I seek to emphasize with my clients that their innate wiring is a gift and that our World needs sensitive and empathic humans who are willing to write poetry, make music, tend to children, work with the elderly, fill the healing professions, and in the words of Karl Menninger, “help dilute the misery in the world”. I help them see that their sensitivity and empathy allow them to be great parents, partners, and friends. Empaths are often able to have very deep relationships with others and those lucky enough to be in relationship to an empath are grateful for such a person whom really gets them. Empaths also have the opportunity to have a very vibrant and rich life because of their ability to feel and sense so much. Their access to realms of the unseen world and an ability to put themselves in others shoes, creates a very rich scenario for life. They have the capacity for profound spiritual and intuitive experiences. Instead of living in a drab, black and white world, they are able to really see, feel, hear, and taste all the subtle nuances of our amazing world.
Essential Tools for the Empath
Yet because of these gifts, Empaths have to do some extra work to feel safe, protected, and to even function effectively in day to day life. Three things are essential for the empath: becoming embodied and grounded, learning to create a sense of internal safety and security, and learning to protect their own precious energy. The tools I repeatedly use (for myself) and my clients are yoga for embodiment and grounding, meditation to foster a sense of internal security and to teach discernment about what is ours, and a technique called bubbling to create some space between self and world.

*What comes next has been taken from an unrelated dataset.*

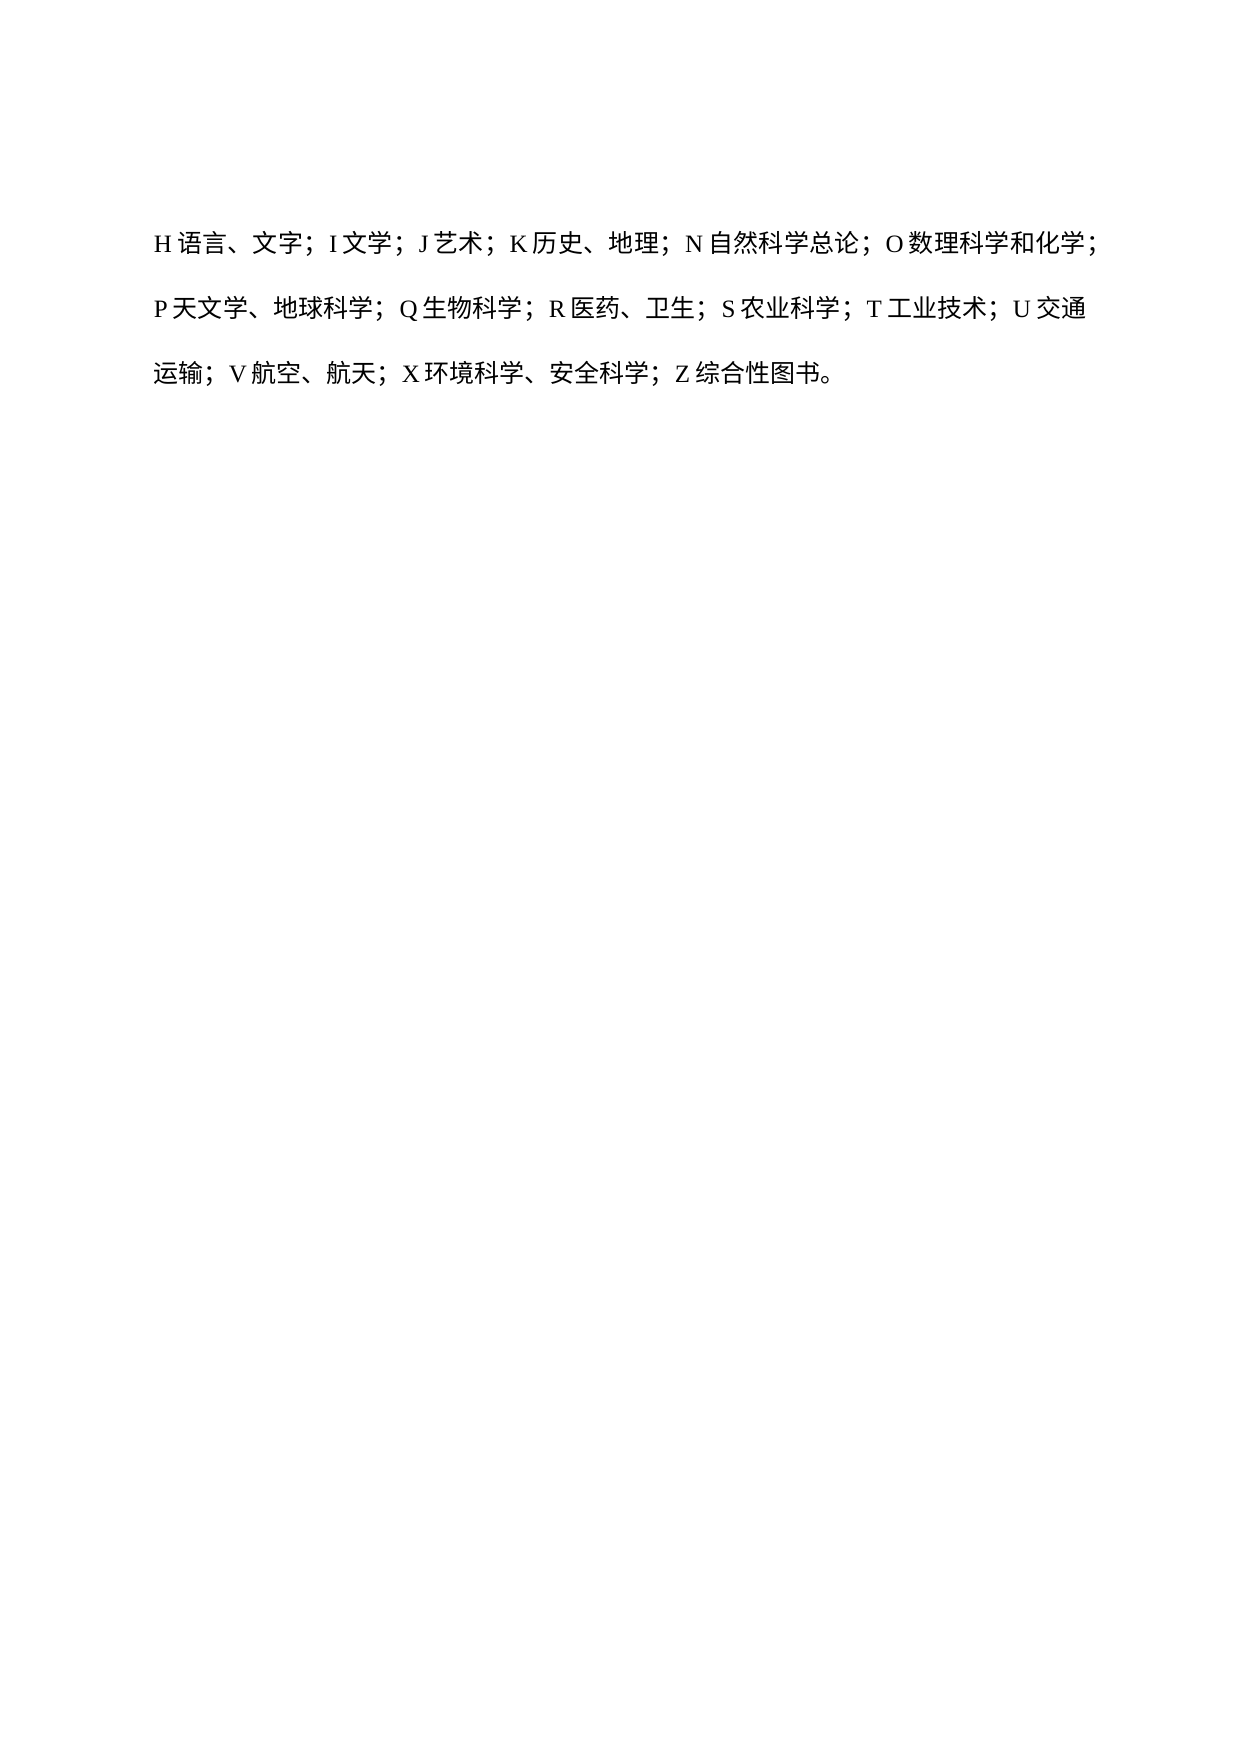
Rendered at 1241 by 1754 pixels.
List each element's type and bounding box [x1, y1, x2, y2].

text [153, 209, 1087, 404]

The other day ran into a woman I know peripherally at the coffee bar and we exchanged pleasantries. She asked if I saw adolescents in my practice, and shared that her 16-year-old son was just returning from rehab for drug addiction. I asked her if her son was a sensitive kid, and she said “how did you know?” She went on to describe the life of a young empath, made all the harder by being a male adolescent, a boy who felt the world around him so acutely but could not make any sense of it. The only way he got a break from the intensity of life was by using drugs. Although I haven’t yet heard from this family, my hope is that someone helps this young man understand his sensitivity is a superpower, a inborn trait that allows him to connect, be intuitive, sense the world around him, and be a healing and transformative force in the world.